▶ _Exercise aim_: Print the text of all the records below word for word, leaving the pictures out of your answer.

▶ _Data records_:
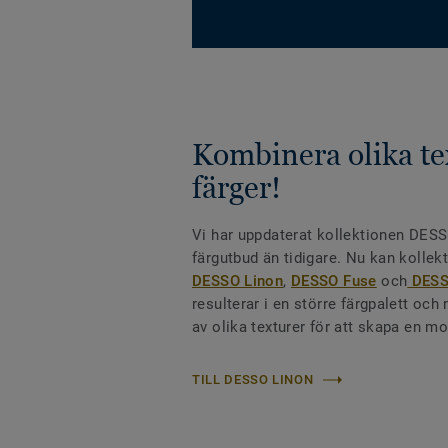
Kombinera olika te
färger!
Vi har uppdaterat kollektionen DESS
färgutbud än tidigare. Nu kan kolle
DESSO Linon
,
DESSO Fuse
och
DESSO
resulterar i en större färgpalett och
av olika texturer för att skapa en 
TILL DESSO LINON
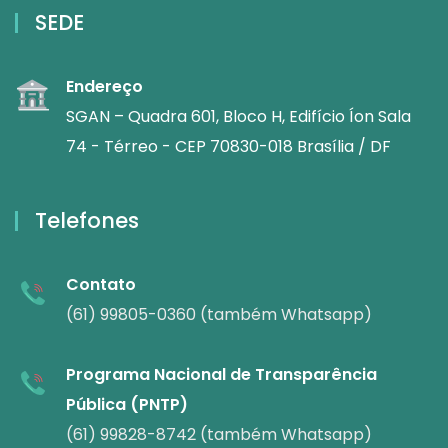
SEDE
Endereço
SGAN – Quadra 601, Bloco H, Edifício Íon Sala
74 - Térreo - CEP 70830-018 Brasília / DF
Telefones
Contato
(61) 99805-0360 (também Whatsapp)
Programa Nacional de Transparência
Pública (PNTP)
(61) 99828-8742 (também Whatsapp)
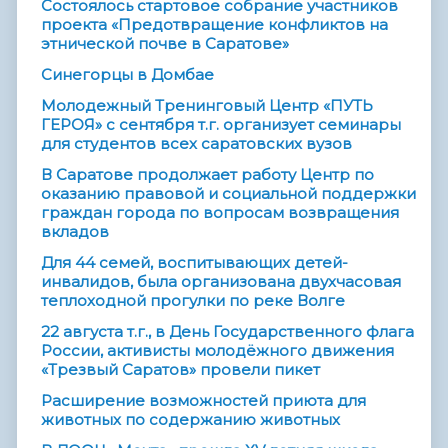
Состоялось стартовое собрание участников
проекта «Предотвращение конфликтов на
этнической почве в Саратове»
Синегорцы в Домбае
Молодежный Тренинговый Центр «ПУТЬ
ГЕРОЯ» с сентября т.г. организует семинары
для студентов всех саратовских вузов
В Саратове продолжает работу Центр по
оказанию правовой и социальной поддержки
граждан города по вопросам возвращения
вкладов
Для 44 семей, воспитывающих детей-
инвалидов, была организована двухчасовая
теплоходной прогулки по реке Волге
22 августа т.г., в День Государственного флага
России, активисты молодёжного движения
«Трезвый Саратов» провели пикет
Расширение возможностей приюта для
животных по содержанию животных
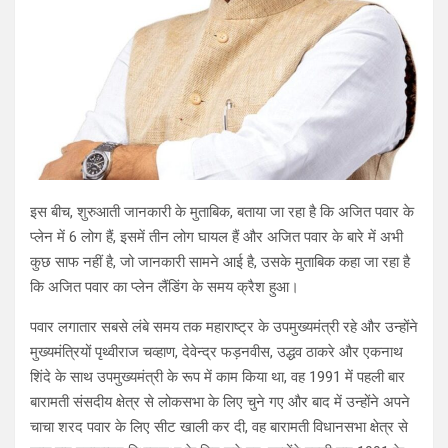
इस बीच, शुरुआती जानकारी के मुताबिक, बताया जा रहा है कि अजित पवार के
प्लेन में 6 लोग हैं, इसमें तीन लोग घायल हैं और अजित पवार के बारे में अभी
कुछ साफ नहीं है, जो जानकारी सामने आई है, उसके मुताबिक कहा जा रहा है
कि अजित पवार का प्लेन लैंडिंग के समय क्रैश हुआ।
पवार लगातार सबसे लंबे समय तक महाराष्ट्र के उपमुख्यमंत्री रहे और उन्होंने
मुख्यमंत्रियों पृथ्वीराज चव्हाण, देवेन्द्र फड़नवीस, उद्धव ठाकरे और एकनाथ
शिंदे के साथ उपमुख्यमंत्री के रूप में काम किया था, वह 1991 में पहली बार
बारामती संसदीय क्षेत्र से लोकसभा के लिए चुने गए और बाद में उन्होंने अपने
चाचा शरद पवार के लिए सीट खाली कर दी, वह बारामती विधानसभा क्षेत्र से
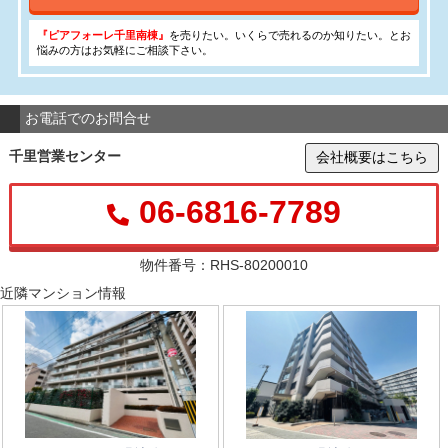
『ピアフォーレ千里南棟』
を売りたい。いくらで売れるのか知りたい。とお
悩みの方はお気軽にご相談下さい。
お電話でのお問合せ
千里営業センター
会社概要はこちら
06-6816-7789
物件番号：RHS-80200010
近隣マンション情報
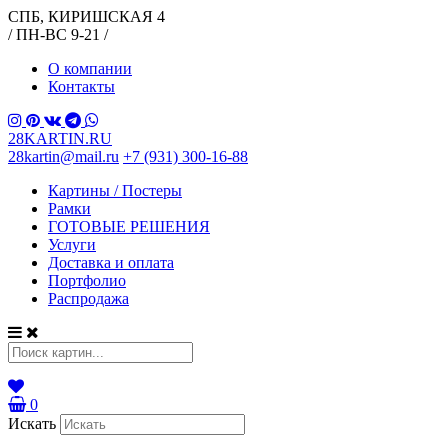
СПБ, КИРИШСКАЯ 4
/ ПН-ВС 9-21 /
О компании
Контакты
28KARTIN.RU
28kartin@mail.ru
+7 (931) 300-16-88
Картины / Постеры
Рамки
ГОТОВЫЕ РЕШЕНИЯ
Услуги
Доставка и оплата
Портфолио
Распродажа
0
Искать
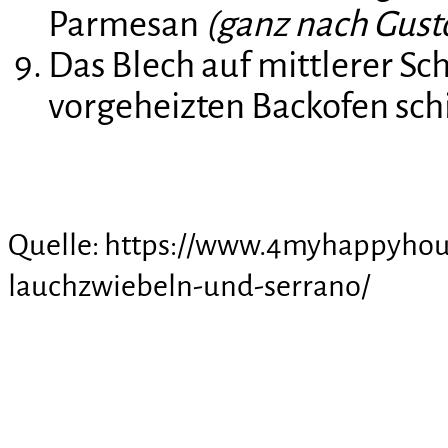
Parmesan
(ganz nach Gust
Das Blech auf mittlerer Sch
vorgeheizten Backofen sch
Quelle: https://www.4myhappyhou
lauchzwiebeln-und-serrano/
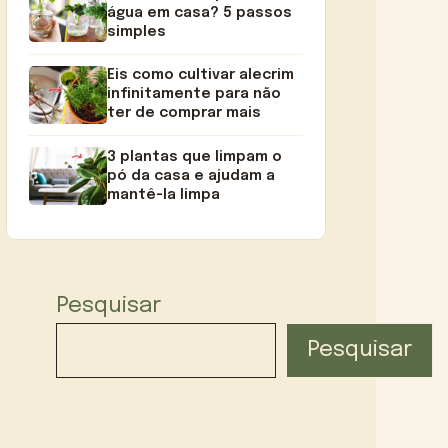
água em casa? 5 passos
simples
Eis como cultivar alecrim
infinitamente para não
ter de comprar mais
3 plantas que limpam o
pó da casa e ajudam a
mantê-la limpa
Pesquisar
Pesquisar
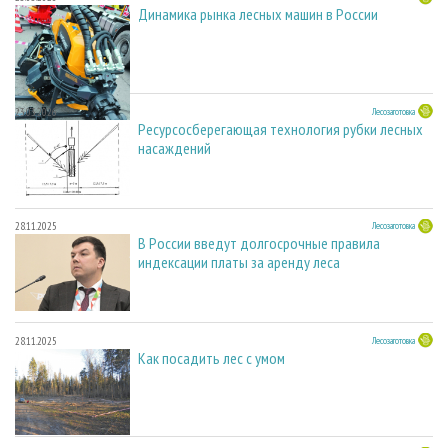
Динамика рынка лесных машин в России
23.03.2026
Лесозаготовка
Ресурсосберегающая технология рубки лесных
насаждений
28.11.2025
Лесозаготовка
В России введут долгосрочные правила
индексации платы за аренду леса
28.11.2025
Лесозаготовка
Как посадить лес с умом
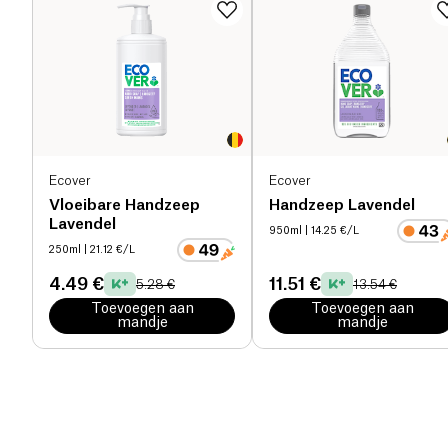
Ecover
Ecover
Vloeibare Handzeep
Handzeep Lavendel
Lavendel
950ml
| 14.25 €/L
250ml
| 21.12 €/L
4.49 €
11.51 €
5.28 €
13.54 €
Toevoegen aan
Toevoegen aan
mandje
mandje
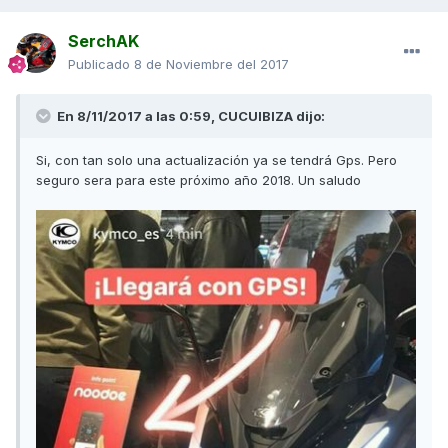
SerchAK
Publicado
8 de Noviembre del 2017
En 8/11/2017 a las 0:59,
CUCUIBIZA
dijo:
Si, con tan solo una actualización ya se tendrá Gps. Pero
seguro sera para este próximo año 2018. Un saludo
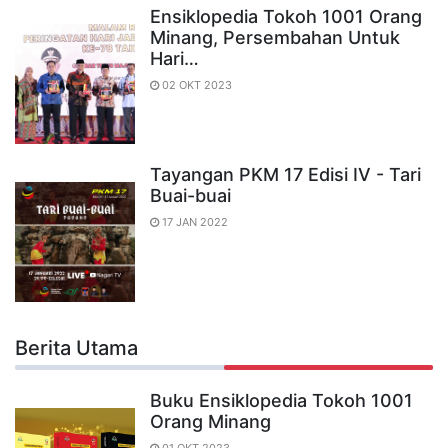
Ensiklopedia Tokoh 1001 Orang
Minang, Persembahan Untuk
Hari…
02 OKT 2023
Tayangan PKM 17 Edisi IV - Tari
Buai-buai
17 JAN 2022
Berita Utama
Buku Ensiklopedia Tokoh 1001
Orang Minang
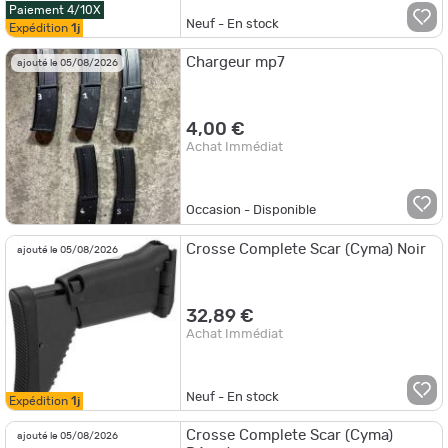
Paiement 4/10X
Neuf - En stock
Expédition
1j
Chargeur mp7
ajouté le 05/08/2026
4,00 €
Achat Immédiat
Occasion - Disponible
Crosse Complete Scar (Cyma) Noir
ajouté le 05/08/2026
32,89 €
Achat Immédiat
Neuf - En stock
Expédition
1j
Crosse Complete Scar (Cyma)
ajouté le 05/08/2026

▶ _Task result_:
Kombinera olika te
färger!
Vi har uppdaterat kollektionen DESS
färgutbud än tidigare. Nu kan kolle
DESSO Linon
,
DESSO Fuse
och
DESSO
resulterar i en större färgpalett och
av olika texturer för att skapa en 
TILL DESSO LINON
SEDE
Endereço
SGAN – Quadra 601, Bloco H, Edifício Íon Sala
74 - Térreo - CEP 70830-018 Brasília / DF
Telefones
Contato
(61) 99805-0360 (também Whatsapp)
Programa Nacional de Transparência
Pública (PNTP)
(61) 99828-8742 (também Whatsapp)
Состоялось стартовое собрание участников
проекта «Предотвращение конфликтов на
этнической почве в Саратове»
Синегорцы в Домбае
Молодежный Тренинговый Центр «ПУТЬ
ГЕРОЯ» с сентября т.г. организует семинары
для студентов всех саратовских вузов
В Саратове продолжает работу Центр по
оказанию правовой и социальной поддержки
граждан города по вопросам возвращения
вкладов
Для 44 семей, воспитывающих детей-
инвалидов, была организована двухчасовая
теплоходной прогулки по реке Волге
22 августа т.г., в День Государственного флага
России, активисты молодёжного движения
«Трезвый Саратов» провели пикет
Расширение возможностей приюта для
животных по содержанию животных
इस बीच, शुरुआती जानकारी के मुताबिक, बताया जा रहा है कि अजित पवार के
प्लेन में 6 लोग हैं, इसमें तीन लोग घायल हैं और अजित पवार के बारे में अभी
कुछ साफ नहीं है, जो जानकारी सामने आई है, उसके मुताबिक कहा जा रहा है
कि अजित पवार का प्लेन लैंडिंग के समय क्रैश हुआ।
पवार लगातार सबसे लंबे समय तक महाराष्ट्र के उपमुख्यमंत्री रहे और उन्होंने
मुख्यमंत्रियों पृथ्वीराज चव्हाण, देवेन्द्र फड़नवीस, उद्धव ठाकरे और एकनाथ
शिंदे के साथ उपमुख्यमंत्री के रूप में काम किया था, वह 1991 में पहली बार
बारामती संसदीय क्षेत्र से लोकसभा के लिए चुने गए और बाद में उन्होंने अपने
चाचा शरद पवार के लिए सीट खाली कर दी, वह बारामती विधानसभा क्षेत्र से
『ピアフォーレ千里南棟』
を売りたい。いくらで売れるのか知りたい。とお
悩みの方はお気軽にご相談下さい。
お電話でのお問合せ
千里営業センター
会社概要はこちら
06-6816-7789
物件番号：RHS-80200010
近隣マンション情報
СПБ, КИРИШСКАЯ 4
/ ПН-ВС 9-21 /
О компании
Контакты
28KARTIN.RU
28kartin@mail.ru
+7 (931) 300-16-88
Картины / Постеры
Рамки
ГОТОВЫЕ РЕШЕНИЯ
Услуги
Доставка и оплата
Портфолио
Распродажа
0
Искать
Parmesan
(ganz nach Gust
Das Blech auf mittlerer Sch
vorgeheizten Backofen sch
Quelle: https://www.4myhappyhou
lauchzwiebeln-und-serrano/
água em casa? 5 passos
simples
Eis como cultivar alecrim
infinitamente para não
ter de comprar mais
3 plantas que limpam o
pó da casa e ajudam a
mantê-la limpa
Pesquisar
Pesquisar
Динамика рынка лесных машин в России
23.03.2026
Лесозаготовка
Ресурсосберегающая технология рубки лесных
насаждений
28.11.2025
Лесозаготовка
В России введут долгосрочные правила
индексации платы за аренду леса
28.11.2025
Лесозаготовка
Как посадить лес с умом
Ecover
Ecover
Vloeibare Handzeep
Handzeep Lavendel
Lavendel
950ml
| 14.25 €/L
250ml
| 21.12 €/L
4.49 €
11.51 €
5.28 €
13.54 €
Toevoegen aan
Toevoegen aan
mandje
mandje
SerchAK
Publicado
8 de Noviembre del 2017
En 8/11/2017 a las 0:59,
CUCUIBIZA
dijo:
Si, con tan solo una actualización ya se tendrá Gps. Pero
seguro sera para este próximo año 2018. Un saludo
Ensiklopedia Tokoh 1001 Orang
Minang, Persembahan Untuk
Hari…
02 OKT 2023
Tayangan PKM 17 Edisi IV - Tari
Buai-buai
17 JAN 2022
Berita Utama
Buku Ensiklopedia Tokoh 1001
Orang Minang
Paiement 4/10X
Neuf - En stock
Expédition
1j
Chargeur mp7
ajouté le 05/08/2026
4,00 €
Achat Immédiat
Occasion - Disponible
Crosse Complete Scar (Cyma) Noir
ajouté le 05/08/2026
32,89 €
Achat Immédiat
Neuf - En stock
Expédition
1j
Crosse Complete Scar (Cyma)
ajouté le 05/08/2026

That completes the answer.